Required task 1
Write out the court opinion excerpt from "Plaintiff believes that" up to and including "See generally id.", substituting "Village" for "Town".
Required task 2
Extend the court opinion on the retaliatory termination claim, picking up after its final sentence.

Passage
Plaintiff believes that the Town wrongfully terminated his employment in retaliation for the content of his news interview. Id. ¶ 35. As such, Plaintiff commenced this action. See generally id.

LEGAL STANDARD

To survive a motion to dismiss under Rule 12(b)(6), "a complaint must contain sufficient factual matter . . . 'to state a claim to relief that is plausible on its face.'" Ashcroft v. Iqbal, 556 U.S. 662, 678 (2009) (quoting Bell Atl. Corp. v. Twombly, 550 U.S. 544, 570 (2007)). A claim for relief is plausible when the plaintiff pleads facts sufficient to allow the Court to draw reasonable inferences that the defendant is liable for the alleged misconduct. Id. In reviewing a motion to dismiss under Federal Rule of Civil Procedure 12(b)(6), the Court must accept as true the factual allegations in the complaint and draw all reasonable inferences in favor of the plaintiff. See Nechis v. Oxford Health Plans, Inc., 421 F.3d 96, 100 (2d Cir. 2005). At the same time, the Court is not required to credit "[l]egal conclusions, deductions, or opinions couched as factual allegations . . . [with] a presumption of truthfulness." In re NYSE Specialists Sec. Litig., 503 F.3d 89, 95 (2d Cir. 2007) (internal citations and quotations omitted).

Information supplied
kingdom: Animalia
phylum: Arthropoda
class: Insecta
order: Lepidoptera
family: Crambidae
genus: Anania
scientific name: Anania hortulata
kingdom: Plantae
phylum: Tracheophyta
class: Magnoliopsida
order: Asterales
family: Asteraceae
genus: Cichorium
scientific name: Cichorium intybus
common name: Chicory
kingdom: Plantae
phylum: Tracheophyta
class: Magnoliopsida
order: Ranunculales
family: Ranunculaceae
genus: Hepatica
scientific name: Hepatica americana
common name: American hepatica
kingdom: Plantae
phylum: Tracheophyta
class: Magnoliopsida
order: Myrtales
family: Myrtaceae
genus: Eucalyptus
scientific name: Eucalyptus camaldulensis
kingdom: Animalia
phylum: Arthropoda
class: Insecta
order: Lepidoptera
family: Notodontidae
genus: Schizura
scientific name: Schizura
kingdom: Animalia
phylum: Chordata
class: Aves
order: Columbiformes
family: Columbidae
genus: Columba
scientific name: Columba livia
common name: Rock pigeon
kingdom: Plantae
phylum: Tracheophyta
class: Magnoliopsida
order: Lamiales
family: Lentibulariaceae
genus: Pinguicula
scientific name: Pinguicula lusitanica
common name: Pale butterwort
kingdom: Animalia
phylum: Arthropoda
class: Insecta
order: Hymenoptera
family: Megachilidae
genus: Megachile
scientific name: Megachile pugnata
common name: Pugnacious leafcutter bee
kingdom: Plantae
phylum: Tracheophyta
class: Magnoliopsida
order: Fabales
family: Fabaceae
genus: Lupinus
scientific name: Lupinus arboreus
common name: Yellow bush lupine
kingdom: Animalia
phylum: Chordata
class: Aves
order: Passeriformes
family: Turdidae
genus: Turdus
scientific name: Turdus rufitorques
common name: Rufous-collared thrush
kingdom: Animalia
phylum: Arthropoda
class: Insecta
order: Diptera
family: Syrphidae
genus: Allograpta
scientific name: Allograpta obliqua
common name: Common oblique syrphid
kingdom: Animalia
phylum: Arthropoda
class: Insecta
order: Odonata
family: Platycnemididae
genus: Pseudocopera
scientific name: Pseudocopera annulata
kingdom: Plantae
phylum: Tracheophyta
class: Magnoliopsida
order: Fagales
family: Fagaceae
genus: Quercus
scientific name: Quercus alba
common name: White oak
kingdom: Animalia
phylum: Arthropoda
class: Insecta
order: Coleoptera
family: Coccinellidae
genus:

Right answer 1
Plaintiff believes that the Village wrongfully terminated his employment in retaliation for the content of his news interview. Id. ¶ 35. As such, Plaintiff commenced this action. See generally id.

Right answer 2
The "touchstone for a well-pleaded complaint under Federal Rules of Civil Procedures 8(a) and 12(b)(6) is plausibility." In re AOL Time Warner, Inc. Sec. Litig., 503 F. Supp. 2d 666, 670 (S.D.N.Y. 2007) (citing Twombly, 550 U.S. at 560-61). To meet this plausibility standard, the factual allegations must permit the Court "to infer more than the mere possibility of misconduct." Iqbal, 556 U.S. 679.

DISCUSSION

Defendants move to dismiss the complaint, arguing that (1) the complaint fails to state a claim because Plaintiff's speech was not protected by the First Amendment; (2) Beach and Theetge were not personally involved in the termination and nevertheless are entitled to qualified immunity; and (3) the Court would lack jurisdiction over the trespass to chattels claim if the Court dismisses the first two claims and regardless, the claims do not share a common nucleus of operative fact.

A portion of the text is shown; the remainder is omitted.